For India, the world’s third-largest automobile market, electric vehicles (EV) are an imperative. Some 25 million conventional vehicles with internal combustion (IC) engines were sold here in 2017, adding to a 230 million passenger vehicle fleet, which trebled in size from 2001 to 2016. Globally, transport accounts for a quarter of total emissions, and India’s vehicle emissions have contributed to giving the country the worst air quality in the world. By taking 1.24 million lives, air pollution was responsible for one in eight deaths in India in 2017, as IndiaSpend reported on December 7, 2018. Yet, India is likely to have twice as many vehicles on the road by 2040. Having suggested an ambitious plan to go all-electric by 2030, the government has quietly beat a retreat to say it aims to ensure that by 2030, at least 15% of the vehicles in the country are electric. The reversal acknowledges the challenges ahead, and a decision to proceed cautiously. It proposes to do this by providing subsidies and a range of other incentives such as tax breaks, especially to two-wheelers and public transport vehicles such as three-wheelers and buses. A new policy long in the works and reviewed by IndiaSpend seeks to provide clarity on the direction the government aims to steer the industry in, including domestic manufacturing as against import; the kind and extent of charging infrastructure to be set up; and how subsidies and tax incentives will be financed.
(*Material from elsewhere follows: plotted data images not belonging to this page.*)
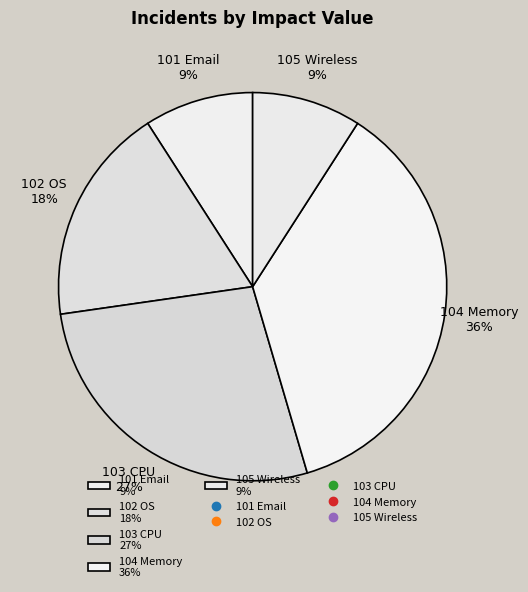

Which slice is the largest?

104 Memory 36%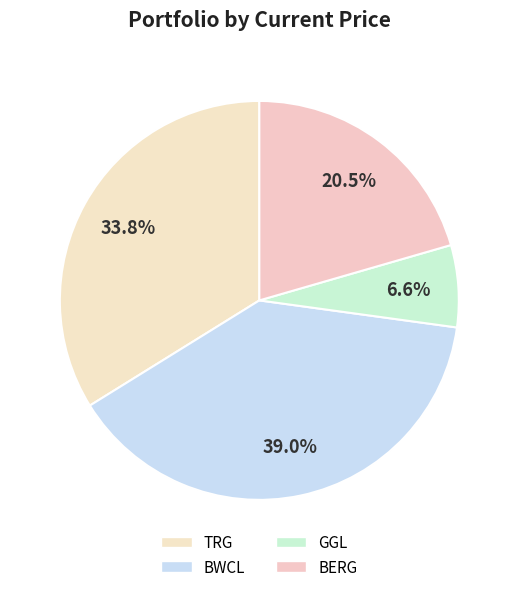

Count the number of slices in the pie.

4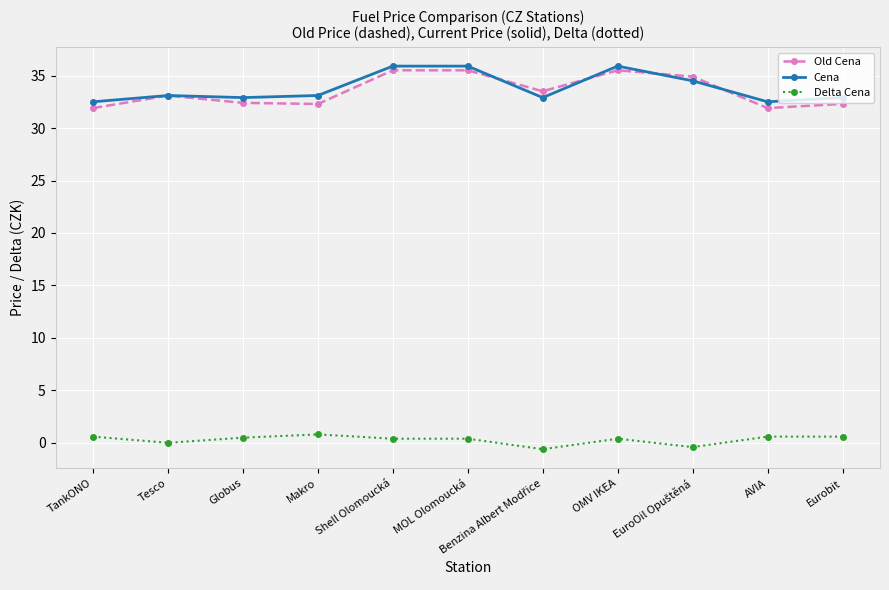

What is the greatest value displayed?

35.9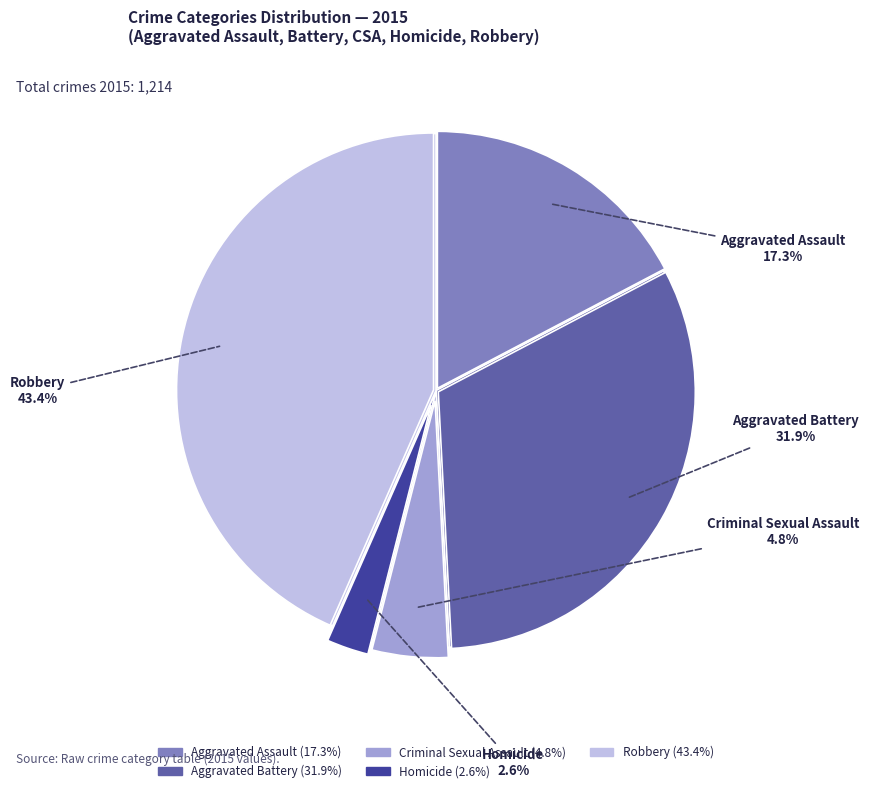

To the nearest percent, what is the combined percentage of Robbery and Aggravated Assault?

61%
An electric car emits 25% less CO2--the most common greenhouse gas than a diesel car over its lifetime even in countries with “dirty” (predominantly coal-fired) grids such as India, according to a December 2018 report by the World Bank on electric mobility launched at the COP24. India’s grid, however, is turning green rapidly: Renewables now account for one-fifth of installed power capacity.
India had 448,000 electric vehicles on road as on March 2018, 90% of total sales (475,000 vehicles) being two-wheelers. Some 7,000 are four-wheelers and 150 heavy electric vehicles, such as trucks and buses, as per the Society of Manufacturers of Electric Vehicles (SMEV). There are also some 1.7 million electric three-wheelers, mostly e-rickshaws, with 850,000 of them (48%) having been sold within the last financial year 2017-18 (April 2017-March 2018). Leading EV manufacturers include Hero Eco, Mahindra Reva, Electrotherm, Avon, Lohia, Ampere making a range of electric vehicles--scooters, cars (hybrid and full electric), buses, mini pickup trucks, rickshaws, cycles--available for sale.
In the electric car segment, following the lead of Mahindra Reva, the Indian unit of South Korea’s Hyundai Motor Co. Ltd and Maruti Suzuki will launch EVs in 2019 and 2020, respectively. Tata Motors is also looking to enter the EV market in 2019, Mint newspaper reported in June 2018.
A range of businesses are emerging along the supply chain--sourcing or manufacturing raw materials, battery cells, battery packs, integrated vehicles, sales, recharge and services, and so on.